(AVAILABLE DATA)
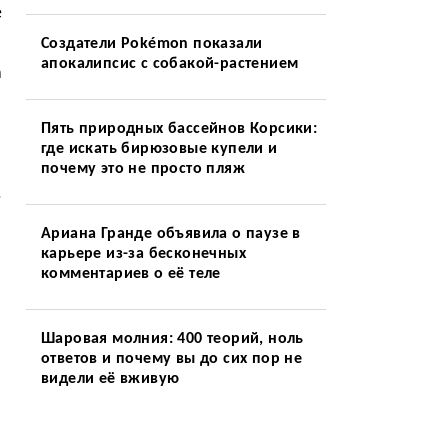
е
Создатели Pokémon показали
апокалипсис с собакой-растением
а
Пять природных бассейнов Корсики:
где искать бирюзовые купели и
почему это не просто пляж
.
Ариана Гранде объявила о паузе в
карьере из-за бесконечных
комментариев о её теле
Шаровая молния: 400 теорий, ноль
ответов и почему вы до сих пор не
видели её вживую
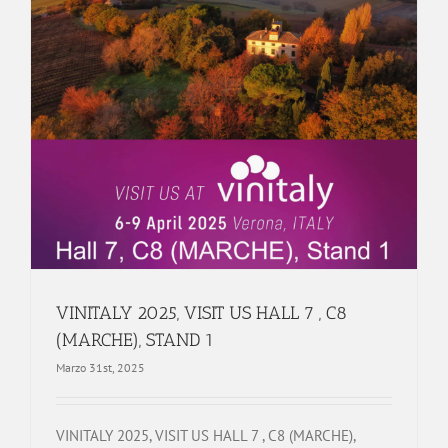
VINITALY 2025, VISIT US HALL 7 , C8
(MARCHE), STAND 1
Marzo 31st, 2025
VINITALY 2025, VISIT US HALL 7 , C8 (MARCHE),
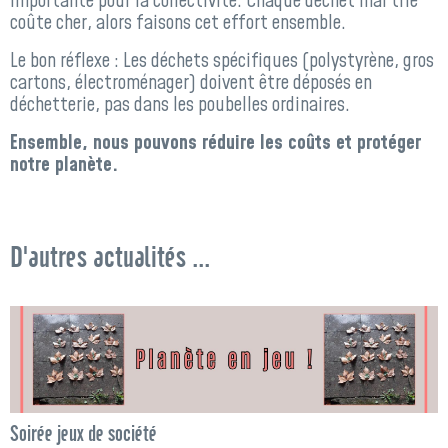
importante pour la collectivité. Chaque déchet mal trié
coûte cher, alors faisons cet effort ensemble.
Le bon réflexe : Les déchets spécifiques (polystyrène, gros
cartons, électroménager) doivent être déposés en
déchetterie, pas dans les poubelles ordinaires.
Ensemble, nous pouvons réduire les coûts et protéger
notre planète.
D'autres actualités ...
Soirée jeux de société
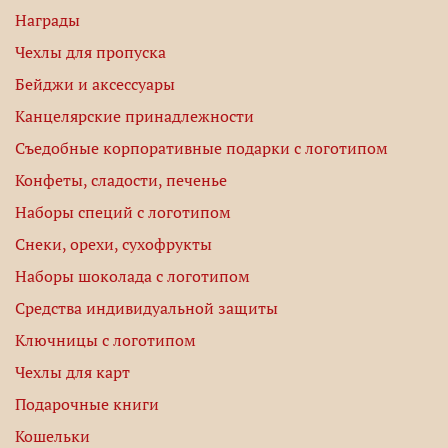
Награды
Чехлы для пропуска
Бейджи и аксессуары
Канцелярские принадлежности
Съедобные корпоративные подарки с логотипом
Конфеты, сладости, печенье
Наборы специй с логотипом
Снеки, орехи, сухофрукты
Наборы шоколада с логотипом
Средства индивидуальной защиты
Ключницы с логотипом
Чехлы для карт
Подарочные книги
Кошельки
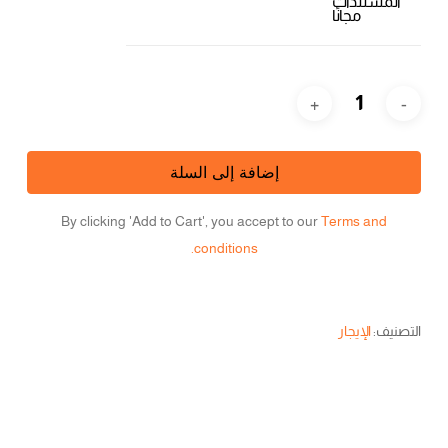
المستندات
مجانًا
إضافة إلى السلة
By clicking 'Add to Cart', you accept to our
Terms and
conditions.
التصنيف:
الإيجار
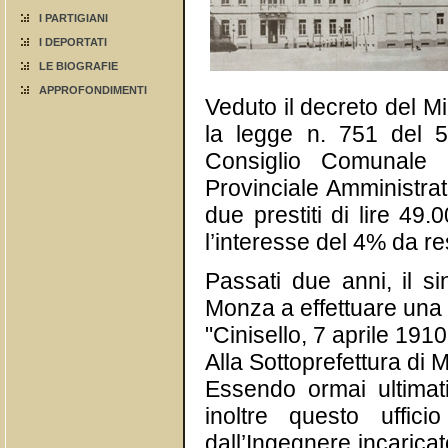
I PARTIGIANI
I DEPORTATI
LE BIOGRAFIE
APPROFONDIMENTI
Veduto il decreto del M
la legge n. 751 del 5
Consiglio Comunale 
Provinciale Amministrat
due prestiti di lire 49
l’interesse del 4% da res
Passati due anni, il si
Monza a effettuare una v
"Cinisello, 7 aprile 1910
Alla Sottoprefettura di 
Essendo ormai ultimati
inoltre questo uffic
dall’Ingegnere incaricat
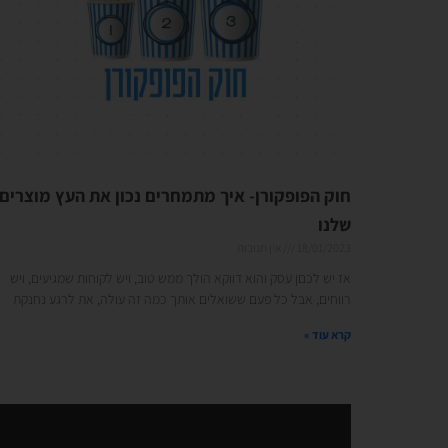
חוק הפופקורן- איך מתמחרים נכון את העץ מוצרים
שלנו
18/01/2023
אין תגובות
אז יש לכםן עסק והוא דווקא הולך ממש טוב, ויש לקוחות שמגיעים, ויש
רווחים, אבל כל פעם ששואלים אותך כמה זה עולה, את לרגע נחנקת
קרא עוד »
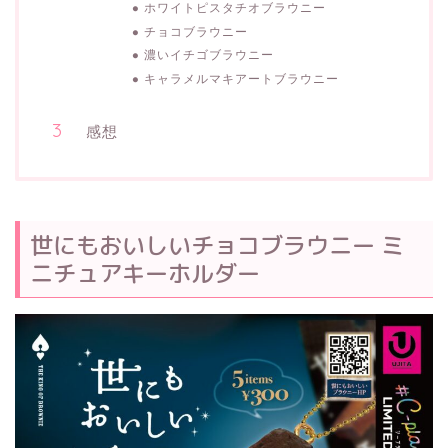
ホワイトピスタチオブラウニー
チョコブラウニー
濃いイチゴブラウニー
キャラメルマキアートブラウニー
感想
世にもおいしいチョコブラウニー ミ
ニチュアキーホルダー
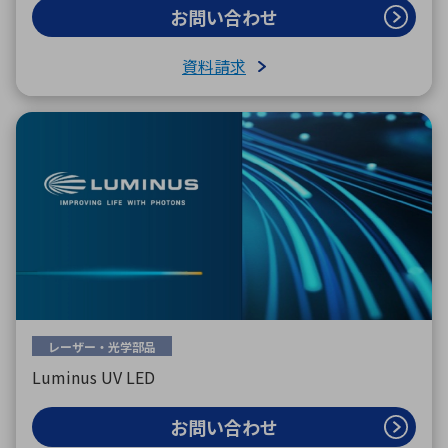
お問い合わせ
資料請求
レーザー・光学部品
Luminus UV LED
お問い合わせ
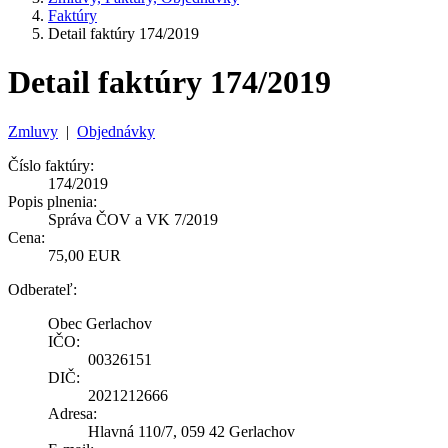
Faktúry
Detail faktúry 174/2019
Detail faktúry 174/2019
Zmluvy
|
Objednávky
Číslo faktúry:
174/2019
Popis plnenia:
Správa ČOV a VK 7/2019
Cena:
75,00 EUR
Odberateľ:
Obec Gerlachov
IČO:
00326151
DIČ:
2021212666
Adresa:
Hlavná 110/7, 059 42 Gerlachov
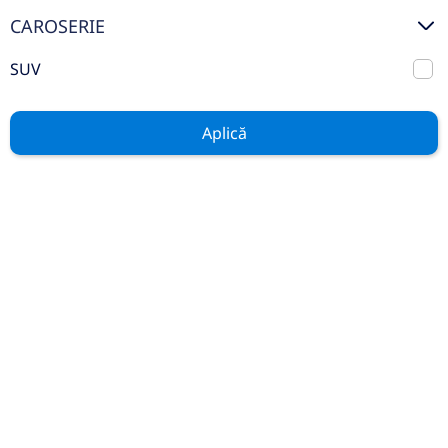
Mercedes Benz Certified
CAROSERIE
Auto Rulate
SUV
Stoc
Aplică
GENERAL
Contact
Service
Test Drive
Piese și Accesorii
Noutăți
Cariere
LEGAL
Politica Cookies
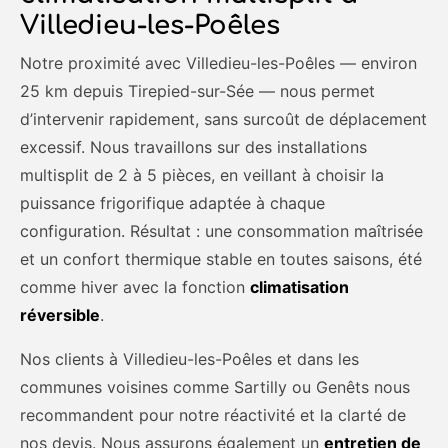
Villedieu-les-Poêles
Notre proximité avec Villedieu-les-Poêles — environ
25 km depuis Tirepied-sur-Sée — nous permet
d’intervenir rapidement, sans surcoût de déplacement
excessif. Nous travaillons sur des installations
multisplit de 2 à 5 pièces, en veillant à choisir la
puissance frigorifique adaptée à chaque
configuration. Résultat : une consommation maîtrisée
et un confort thermique stable en toutes saisons, été
comme hiver avec la fonction
climatisation
réversible
.
Nos clients à Villedieu-les-Poêles et dans les
communes voisines comme Sartilly ou Genêts nous
recommandent pour notre réactivité et la clarté de
nos devis. Nous assurons également un
entretien de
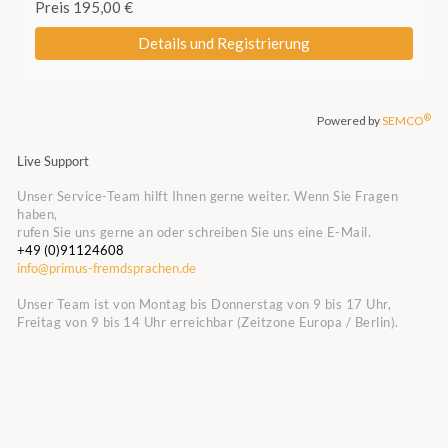
Live Support
Unser Service-Team hilft Ihnen gerne weiter. Wenn Sie Fragen
haben,
rufen Sie uns gerne an oder schreiben Sie uns eine E-Mail.
+49 (0)91124608
info@primus-fremdsprachen.de
Unser Team ist von Montag bis Donnerstag von 9 bis 17 Uhr,
Freitag von 9 bis 14 Uhr erreichbar (Zeitzone Europa / Berlin).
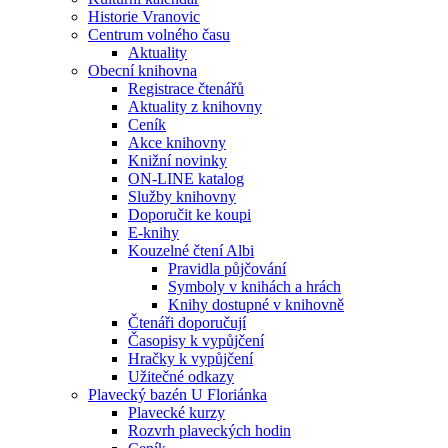
Historie Vranovic
Centrum volného času
Aktuality
Obecní knihovna
Registrace čtenářů
Aktuality z knihovny
Ceník
Akce knihovny
Knižní novinky
ON-LINE katalog
Služby knihovny
Doporučit ke koupi
E-knihy
Kouzelné čtení Albi
Pravidla půjčování
Symboly v knihách a hrách
Knihy dostupné v knihovně
Čtenáři doporučují
Časopisy k vypůjčení
Hračky k vypůjčení
Užitečné odkazy
Plavecký bazén U Floriánka
Plavecké kurzy
Rozvrh plaveckých hodin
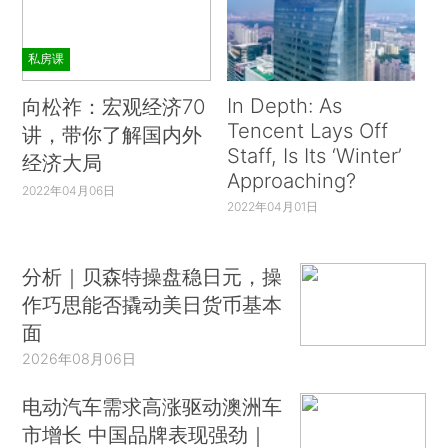
私房课
In Depth: As
向松祚：宏观经济70
Tencent Lays Off
讲，带你了解国内外
Staff, Is Its ‘Winter’
经济大局
Approaching?
2022年04月06日
2022年04月01日
分析｜贝森特操盘稳日元，操
作巧思能否撬动美日货币基本
面
2026年08月06日
电动汽车需求高涨驱动澳洲车
市增长 中国品牌表现强劲｜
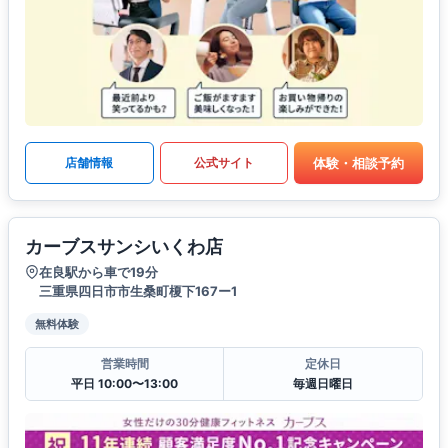
体験・相談予約
店舗情報
公式サイト
カーブスサンシいくわ店
在良駅から車で19分
三重県四日市市生桑町榎下167ー1
無料体験
営業時間
定休日
平日 10:00〜13:00
毎週日曜日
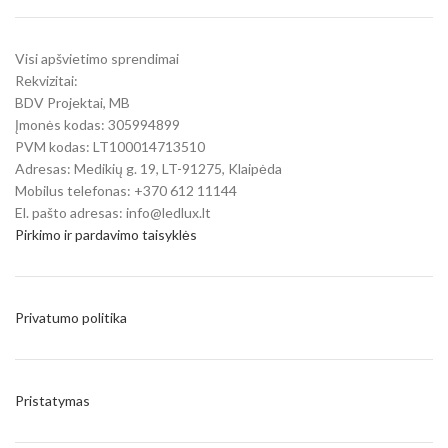
Visi apšvietimo sprendimai
Rekvizitai:
BDV Projektai, MB
Įmonės kodas: 305994899
PVM kodas: LT100014713510
Adresas: Medikių g. 19, LT-91275, Klaipėda
Mobilus telefonas: +370 612 11144
El. pašto adresas: info@ledlux.lt
Pirkimo ir pardavimo taisyklės
Privatumo politika
Pristatymas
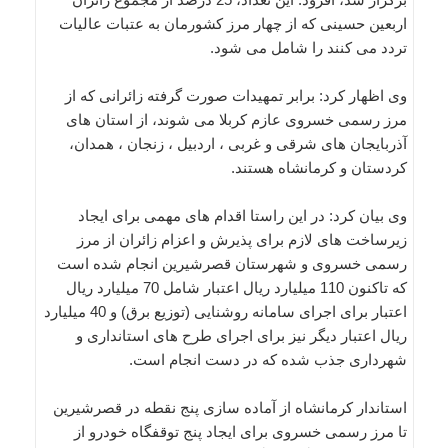
اربعین حسینی که از چهار مرز کشورمان به عتبات عالیات
تردد می کنند را شامل می شود.
وی اظهار کرد: برابر تمهیدات صورت گرفته زائرانی که از
مرز رسمی خسروی عازم کربلا می شوند، از استان های
آذربایجان های شرقی و غربی ، اردبیل ، زنجان ، همدان،
کردستان و کرمانشاه هستند.
وی بیان کرد: در این راستا اقدام های مهمی برای ایجاد
زیرساخت های لازم برای پذیرش و اعزام زائران از مرز
رسمی خسروی و شهرستان قصرشیرین انجام شده است
که تاکنون 110 میلیارد ریال اعتبار شامل 70 میلیارد ریال
اعتبار برای اجرای سامانه روشنایی (توزیع برق) و 40 میلیارد
ریال اعتبار دیگر نیز برای اجرای طرح های استانداری و
شهرداری جذب شده که در دست انجام است.
استاندار کرمانشاه از آماده سازی پنج نقطه در قصرشیرین
تا مرز رسمی خسروی برای ایجاد پنج توقفگاه خودرو از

(WHAT YOU NEED TO DO)
Could you repeat exactly the lines from the one containing "Privatumo politika" through the last line of the records, both included, without the pictures?

(EXERCISE ANSWER)
Privatumo politika
Pristatymas
اربعین حسینی که از چهار مرز کشورمان به عتبات عالیات
تردد می کنند را شامل می شود.
وی اظهار کرد: برابر تمهیدات صورت گرفته زائرانی که از
مرز رسمی خسروی عازم کربلا می شوند، از استان های
آذربایجان های شرقی و غربی ، اردبیل ، زنجان ، همدان،
کردستان و کرمانشاه هستند.
وی بیان کرد: در این راستا اقدام های مهمی برای ایجاد
زیرساخت های لازم برای پذیرش و اعزام زائران از مرز
رسمی خسروی و شهرستان قصرشیرین انجام شده است
که تاکنون 110 میلیارد ریال اعتبار شامل 70 میلیارد ریال
اعتبار برای اجرای سامانه روشنایی (توزیع برق) و 40 میلیارد
ریال اعتبار دیگر نیز برای اجرای طرح های استانداری و
شهرداری جذب شده که در دست انجام است.
استاندار کرمانشاه از آماده سازی پنج نقطه در قصرشیرین
تا مرز رسمی خسروی برای ایجاد پنج توقفگاه خودرو از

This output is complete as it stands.